Copy out the listing word for word, from its first line through the line containing "How many categories are shown in the chart?", with both of those lines included.

#### DATA UNDER STUDY
☆ ☆ ☆ ☆ ☆

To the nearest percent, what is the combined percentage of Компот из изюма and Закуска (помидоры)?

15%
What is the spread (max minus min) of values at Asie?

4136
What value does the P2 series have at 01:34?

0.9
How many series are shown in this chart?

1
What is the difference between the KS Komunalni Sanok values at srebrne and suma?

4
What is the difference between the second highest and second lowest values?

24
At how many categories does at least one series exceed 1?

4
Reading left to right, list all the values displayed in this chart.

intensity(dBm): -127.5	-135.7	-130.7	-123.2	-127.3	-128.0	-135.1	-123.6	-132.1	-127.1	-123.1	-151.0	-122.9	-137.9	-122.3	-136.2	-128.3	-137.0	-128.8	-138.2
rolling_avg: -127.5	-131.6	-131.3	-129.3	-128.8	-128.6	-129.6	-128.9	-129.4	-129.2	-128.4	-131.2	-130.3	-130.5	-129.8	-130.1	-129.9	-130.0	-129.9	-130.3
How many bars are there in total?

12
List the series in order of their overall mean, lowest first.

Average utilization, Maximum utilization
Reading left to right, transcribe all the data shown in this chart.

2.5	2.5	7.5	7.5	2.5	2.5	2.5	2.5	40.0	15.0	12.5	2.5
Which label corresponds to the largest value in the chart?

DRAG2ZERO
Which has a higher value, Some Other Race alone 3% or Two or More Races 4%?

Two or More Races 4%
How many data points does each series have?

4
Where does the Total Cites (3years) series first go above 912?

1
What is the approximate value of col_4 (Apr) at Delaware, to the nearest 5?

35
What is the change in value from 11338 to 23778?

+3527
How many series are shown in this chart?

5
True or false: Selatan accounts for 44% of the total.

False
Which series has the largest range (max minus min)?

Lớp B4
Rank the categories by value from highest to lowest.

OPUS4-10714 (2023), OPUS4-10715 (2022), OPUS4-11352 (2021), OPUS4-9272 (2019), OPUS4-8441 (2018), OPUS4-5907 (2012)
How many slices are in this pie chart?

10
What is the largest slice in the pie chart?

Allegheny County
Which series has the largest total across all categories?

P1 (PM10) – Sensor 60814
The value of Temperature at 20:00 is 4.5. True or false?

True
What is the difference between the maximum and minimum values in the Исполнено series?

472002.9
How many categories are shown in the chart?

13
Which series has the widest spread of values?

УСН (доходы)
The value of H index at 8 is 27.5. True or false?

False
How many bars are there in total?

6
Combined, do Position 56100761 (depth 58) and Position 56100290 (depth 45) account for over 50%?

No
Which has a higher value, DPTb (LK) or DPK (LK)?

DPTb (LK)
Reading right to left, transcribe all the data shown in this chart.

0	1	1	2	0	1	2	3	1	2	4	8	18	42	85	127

☆ ☆ ☆ ☆ ☆

#### RESULT OF THIS TASK
To the nearest percent, what is the combined percentage of Компот из изюма and Закуска (помидоры)?

15%
What is the spread (max minus min) of values at Asie?

4136
What value does the P2 series have at 01:34?

0.9
How many series are shown in this chart?

1
What is the difference between the KS Komunalni Sanok values at srebrne and suma?

4
What is the difference between the second highest and second lowest values?

24
At how many categories does at least one series exceed 1?

4
Reading left to right, list all the values displayed in this chart.

intensity(dBm): -127.5	-135.7	-130.7	-123.2	-127.3	-128.0	-135.1	-123.6	-132.1	-127.1	-123.1	-151.0	-122.9	-137.9	-122.3	-136.2	-128.3	-137.0	-128.8	-138.2
rolling_avg: -127.5	-131.6	-131.3	-129.3	-128.8	-128.6	-129.6	-128.9	-129.4	-129.2	-128.4	-131.2	-130.3	-130.5	-129.8	-130.1	-129.9	-130.0	-129.9	-130.3
How many bars are there in total?

12
List the series in order of their overall mean, lowest first.

Average utilization, Maximum utilization
Reading left to right, transcribe all the data shown in this chart.

2.5	2.5	7.5	7.5	2.5	2.5	2.5	2.5	40.0	15.0	12.5	2.5
Which label corresponds to the largest value in the chart?

DRAG2ZERO
Which has a higher value, Some Other Race alone 3% or Two or More Races 4%?

Two or More Races 4%
How many data points does each series have?

4
Where does the Total Cites (3years) series first go above 912?

1
What is the approximate value of col_4 (Apr) at Delaware, to the nearest 5?

35
What is the change in value from 11338 to 23778?

+3527
How many series are shown in this chart?

5
True or false: Selatan accounts for 44% of the total.

False
Which series has the largest range (max minus min)?

Lớp B4
Rank the categories by value from highest to lowest.

OPUS4-10714 (2023), OPUS4-10715 (2022), OPUS4-11352 (2021), OPUS4-9272 (2019), OPUS4-8441 (2018), OPUS4-5907 (2012)
How many slices are in this pie chart?

10
What is the largest slice in the pie chart?

Allegheny County
Which series has the largest total across all categories?

P1 (PM10) – Sensor 60814
The value of Temperature at 20:00 is 4.5. True or false?

True
What is the difference between the maximum and minimum values in the Исполнено series?

472002.9
How many categories are shown in the chart?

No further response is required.